Beat Bachs

A post on Boing Boing was the first I’d heard of Omodaka, a collaboration from a Japanese electronic musician putting out some of the most amazing videos I’ve ever seen. (You can read more about the artist on this modern Japanese music guide). He’s got six videos available on YouTube, and pretty much every one […]

A post on Boing Boing was the first I’d heard of Omodaka, a collaboration from a Japanese electronic musician putting out some of the most amazing videos I’ve ever seen. (You can read more about the artist on this modern Japanese music guide).

He’s got six videos available on YouTube, and pretty much every one is going to be something you haven’t quite seen before.

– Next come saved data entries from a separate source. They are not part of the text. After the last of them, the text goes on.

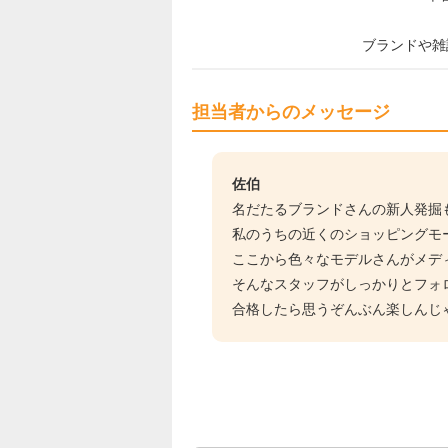
ブランドや雑
担当者からのメッセージ
佐伯
名だたるブランドさんの新人発掘
私のうちの近くのショッピングモ
ここから色々なモデルさんがメデ
そんなスタッフがしっかりとフォ
合格したら思うぞんぶん楽しんじ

Kokiriko Bushi is a fantastic video that sums up everything distinctive about the music: a combination of 8-bit videogame music samples with traditional Japanese folk and pop vocals. (As Boing Boing points out, the track is an electronic version of a Japanese folk song).

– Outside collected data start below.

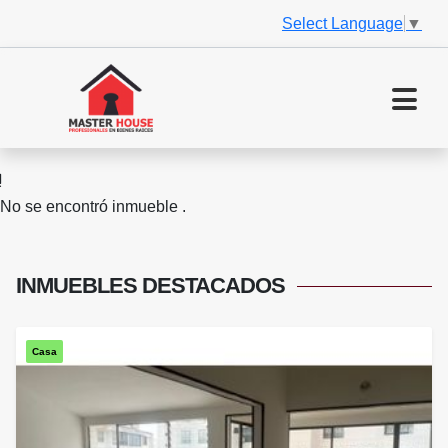
Select Language
▼
No se encontró inmueble .
INMUEBLES
DESTACADOS
Casa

I was a little surprised that my favorites were the ones that didn’t play up the retro-videogame angle. The Omodaka version of Bach’s Cantata No. 147 is just wonderful:

But my favorite (possibly my favorite music video ever) is Kyoteizinc. I love this so much I want to make another Voyager probe just so I can put this on the disc:

I’m hoping that a DVD of the videos makes it way to the US sometime, because this stuff is just amazing.

Comments

  1. Jake Avatar

    Thanks for sending this around, it’s awesome stuff. Am I allowed to say that this stuff reminds me of the better electronically-focused music in the Katamari soundtracks (listeng to the ‘kyotei daiski’ video right now), without it being wholly obvious that this and the Katamari soundtracks are maybe the only things resembling Japanese music that I’ve listened to in the last two years?

  2. Chuck Avatar

    Probably not, but it’s understandable. My knowledge of Japanese pop & electronic music is pretty limited, and at least 5 years out of date, but even an outsider can see there’s a lot of cross-pollination going on.

    I’ve gotten a couple of the records from Amazon, and the influences are from all over the place. Omodaka throws in the chiptune/8-bit stuff, and of course the traditional Japanese pop vocals, but I think they’re all following the same trends and pulling from the same place. Some of the samples I recognize from Pizzicato Five remixes.

    I’m still astounded by that video for Kyoteizinc, even after watching it like a billion times over the last week. It’s the first case I’ve seen where an artist’s statement wasn’t just pretentious nonsense, but it really does what it says: the “mutational fusion of music and motion graphics” from the “What is OMODAKA?” part. It really has knocked over my existing image towards a music video by a beautiful trajectory.